In a nutshell, then, the RTPI is not going to do anything about this scandalous state of affairs, and NLP will carry on with the business of making money.

Outside the cosy world of council planning departments, developers and extremely highly paid consultants where everyone knows everyone, public confidence in the planning system is at rock bottom and has been for a long time.

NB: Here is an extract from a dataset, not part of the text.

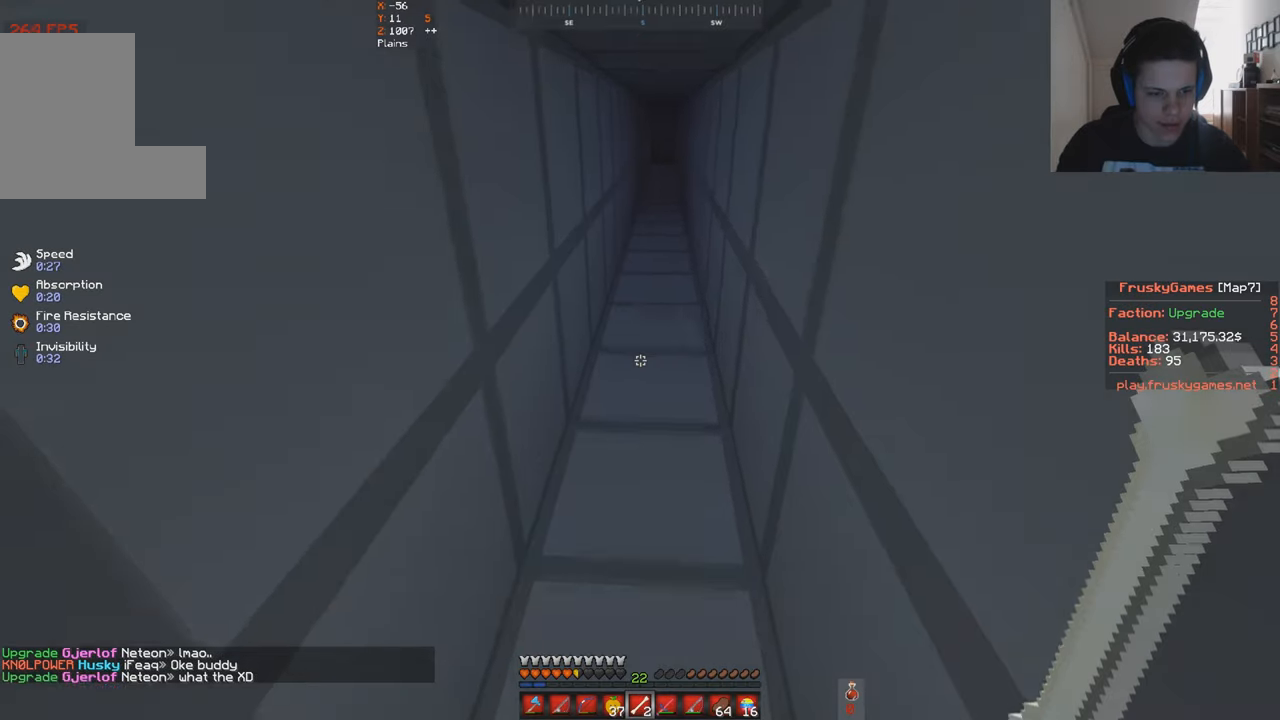
Gameplay with keyboard; each line is a JSON object with the keys held at the frame after it. "events" lists presses ("down") and releases ("up") of "a", "d", "s", "space" and "w" between this image and that frame as [ms after this image, input, new state], when the widget could be followed in between. No other keys are recorded. Mouse input is not recorded.
{"keys": ["w"], "events": [[133, "w", "down"]]}
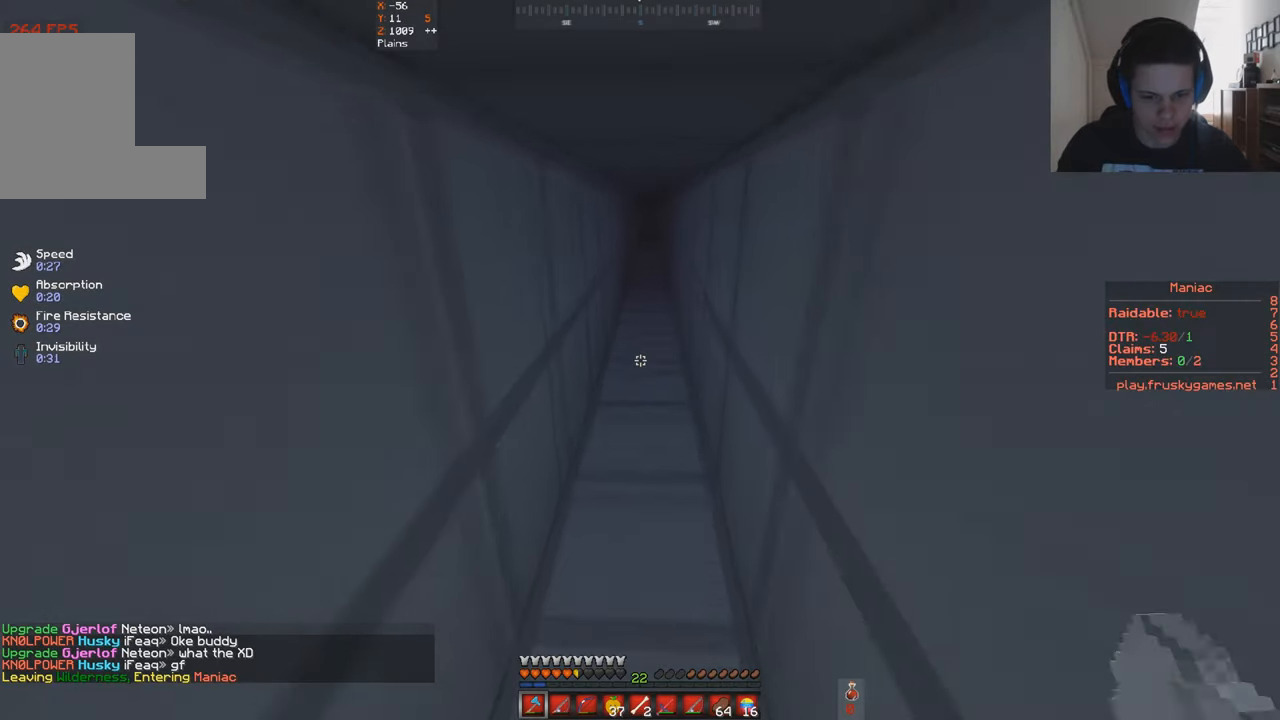
{"keys": ["space", "w"], "events": [[300, "space", "down"]]}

Westminster, or in the case of Wales the Senedd, could make a start by insisting that local authorities use properly regulated and truly independent consultants who do not depend on the supermarkets or large developers for a significant chunk of their business.



2 comments:

Anonymous said...

what exactly is 'over-trading'? Does it mean that too many people are shopping locally and depriving the poor supermarkets of their money?

Cneifiwr said...

Over trading is a very subjective term. Basically what happens is that companies like NLP will estimate a shop's turnover (often wrongly) and then calculate sales per square foot. They then say that shops of this kind should normally expect to be trading at a rate of x per square foot, and so on that basis, the shop is over-trading and can afford to lose business to a Tesco, Sainsbury's, etc.

The fact that sales per square foot at Tesco's are far higher than most independent retailers does not matter. That is normal and acceptable in the consultants' view.

This has been going on for a long time, and it stinks.